Egypt approves 15 percent raise for govt. employees

February 07, 2011 08:49 pm | Updated November 17, 2021 03:46 am IST - CAIRO

Egypt’s embattled regime announced on Monday a 15 percent increase in salaries and pensions in the latest attempt to defuse popular anger amid protests demanding President Hosni Mubarak’s ouster.

The cabinet decision follows earlier promises to investigate election fraud and official corruption, which have done little to persuade the tens of thousands occupying downtown’s Tahrir Square to end their two-week long protest.

State TV also announced that the family of a detained Google Inc. marketing manager who helped organise the anti-Mubarak demonstrations, “has been notified that he will be released this evening”. Wael Ghonim was one of the most prominent youth organisers of the protests and was seized by security agents on January 28.

Newly appointed Finance Minister Samir Radwan says some 6.5 billion Egyptian pounds ($960 million) will be allocated to cover the increases, which will take effect in April for the six million people on public pay rolls.

In the past, public sector employees have been a pillar of support for the regime, but in recent years as prices have soared, their salaries have stagnated in value forcing the government to periodically announce raises to quell dissatisfaction.

Following widespread labour unrest in public sector factories in 2008, Mr.
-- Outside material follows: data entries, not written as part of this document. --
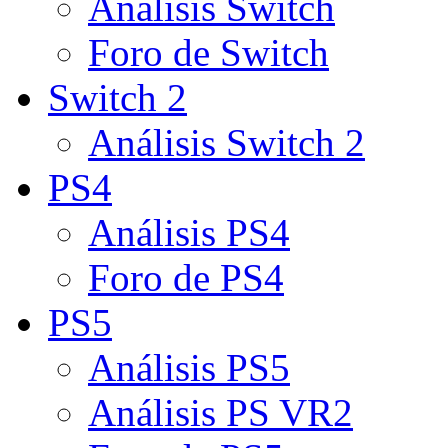
Análisis Switch
Foro de Switch
Switch 2
Análisis Switch 2
PS4
Análisis PS4
Foro de PS4
PS5
Análisis PS5
Análisis PS VR2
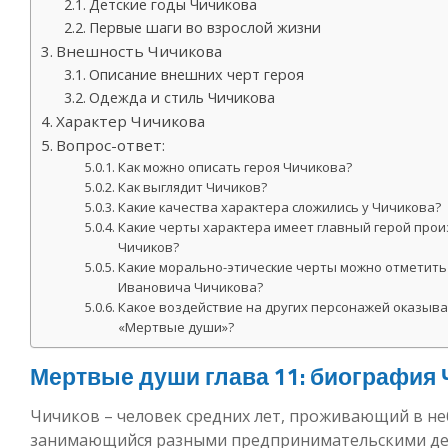
Детские годы Чичикова
Первые шаги во взрослой жизни
Внешность Чичикова
Описание внешних черт героя
Одежда и стиль Чичикова
Характер Чичикова
Вопрос-ответ:
Как можно описать героя Чичикова?
Как выглядит Чичиков?
Какие качества характера сложились у Чичикова?
Какие черты характера имеет главный герой про
Чичиков?
Какие морально-этические черты можно отметить
Ивановича Чичикова?
Какое воздействие на других персонажей оказыв
«Мертвые души»?
Мертвые души глава 11: биография
Чичиков – человек средних лет, проживающий в 
занимающийся разными предпринимательскими дел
Mubarak announced a 30 percent increase in prices that appeared to temporarily blunt public anger.

After the two weeks of instability that has pushed the Arab world’s most populous nation to the edge of anarchy, the crisis now appears to be settling into kind of stalemate, with the government offering minor concessions that dodge the protesters’ central demand - Mr. Mubarak’s departure.

The regime appears confident in its ability for the moment to ride out the unprecedented storm of unrest, and maintain its grip on power, at least until September elections.